В одиннадцать, я в своём номере; промахнулся с общим обедом, зато проглотил сэндвич с пастрами по-гарлемски: первый в моей жизни, вкусней не едал. Перед тем, как уснуть, сколько-то минут смотрю через окно на выкрашенную иллюминацией в красный цвет иглу Эмпайр Стейт Билдинга, воткнутую в звёздное небо Нью-Йорка, будто значок «снайпера» в петлицу усыпанного блёстками смокинга.

День у меня получился самый длинный и самый насыщенный в моей жизни. Принял душ я на рассвете, в квартире под номером 21 блока F, в засаженном каштанами пригороде Эн-Сент-Мартина, в Бельгии, в провинции Эно. Во второй раз душ я принял уже в номере 3917 отеля Американа в Нью-Йорке, в США. Разделяют две этих помывки двадцать четыре часа во времени и шесть тысяч километров пустоты. Попал я по-крупному.

Утром следующего дня сразу марафон; ни какой тебе раскачки.
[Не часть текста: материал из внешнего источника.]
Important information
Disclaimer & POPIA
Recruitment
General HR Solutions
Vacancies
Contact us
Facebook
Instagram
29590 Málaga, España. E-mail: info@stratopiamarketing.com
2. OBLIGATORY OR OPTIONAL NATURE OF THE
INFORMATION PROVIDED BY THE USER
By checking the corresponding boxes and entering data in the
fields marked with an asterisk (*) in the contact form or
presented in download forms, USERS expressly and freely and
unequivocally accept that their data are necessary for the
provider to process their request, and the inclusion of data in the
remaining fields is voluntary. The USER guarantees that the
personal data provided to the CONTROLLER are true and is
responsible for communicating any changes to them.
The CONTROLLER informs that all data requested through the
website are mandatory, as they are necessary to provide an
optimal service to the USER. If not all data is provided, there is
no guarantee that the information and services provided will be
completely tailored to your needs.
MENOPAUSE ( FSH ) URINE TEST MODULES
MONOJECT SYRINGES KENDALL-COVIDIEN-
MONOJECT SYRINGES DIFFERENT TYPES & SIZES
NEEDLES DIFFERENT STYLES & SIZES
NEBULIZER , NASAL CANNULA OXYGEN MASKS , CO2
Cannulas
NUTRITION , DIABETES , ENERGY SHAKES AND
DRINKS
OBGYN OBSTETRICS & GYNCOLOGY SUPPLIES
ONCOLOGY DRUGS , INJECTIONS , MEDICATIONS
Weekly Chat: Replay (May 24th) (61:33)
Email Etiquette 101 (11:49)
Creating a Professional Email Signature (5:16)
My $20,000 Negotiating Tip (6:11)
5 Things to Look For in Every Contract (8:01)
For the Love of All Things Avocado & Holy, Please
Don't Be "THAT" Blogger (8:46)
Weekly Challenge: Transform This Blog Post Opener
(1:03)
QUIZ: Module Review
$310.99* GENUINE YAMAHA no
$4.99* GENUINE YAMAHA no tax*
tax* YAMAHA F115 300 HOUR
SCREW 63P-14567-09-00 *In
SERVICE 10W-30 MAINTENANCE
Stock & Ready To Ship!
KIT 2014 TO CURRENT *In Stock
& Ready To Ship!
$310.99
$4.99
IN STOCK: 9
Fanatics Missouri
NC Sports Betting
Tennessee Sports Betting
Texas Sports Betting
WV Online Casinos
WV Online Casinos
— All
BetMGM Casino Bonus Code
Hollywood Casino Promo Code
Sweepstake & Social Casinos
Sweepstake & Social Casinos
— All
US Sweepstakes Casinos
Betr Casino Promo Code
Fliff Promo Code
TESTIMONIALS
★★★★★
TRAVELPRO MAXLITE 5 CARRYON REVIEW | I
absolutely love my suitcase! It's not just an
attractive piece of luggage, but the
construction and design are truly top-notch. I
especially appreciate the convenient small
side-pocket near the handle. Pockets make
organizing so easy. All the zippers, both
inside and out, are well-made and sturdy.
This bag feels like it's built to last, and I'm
Надсмотрщица наша, пресекая всякое ротозейство и зырканье по сторонам, сбивает нас в стадо. Здесь нам положено вибрировать в унисон, по команде «cheese» фотографу улыбаться: самые разные бельгийские журналы поездкой нашей собираются наполниться. Как же тяжела шкура победителя, и до чего же муторно всё время афишировать счастье своё от тамошнего пребывания.

Да, нам дозволено городом этим дышать, сердца его биение слышать, но чувствуем мы себя при том в клетке, за невидимой, не позволявшей влиться в вены его стеной. И ничего, что желаем мы задержаться у чего-то, в программу пребывания не включённого.

К примеру, мне по душе было бы пропустить по стаканчику вон с тем чёрным, что весь вечер напролёт напевал возле нашего отеля блюз, и голова его как бы не сходила с некого несуществующего экрана, толкая доверху заваленное светящимися лампочками ландо. В извивах затерянных улочек, куда Дентостару, этой пасте счастливчиков проникнуть не дано, угадывается фантасмагорическое зрелище, прекрасно вторившее скрытному безумию, отыскавшему себе место между поэзией и кошмаром.

Это то же самое безумие, что не отпускает меня во всё время пребывания в Мэдисон Сквер Гарден, куда нас привели полюбоваться на Биг Уил.

Никто из нас не знал, что же это за звезда такая, собиравшая в знаменитом том дворце спорта по пятнадцать тысяч зрителей. Скоро нас просветили.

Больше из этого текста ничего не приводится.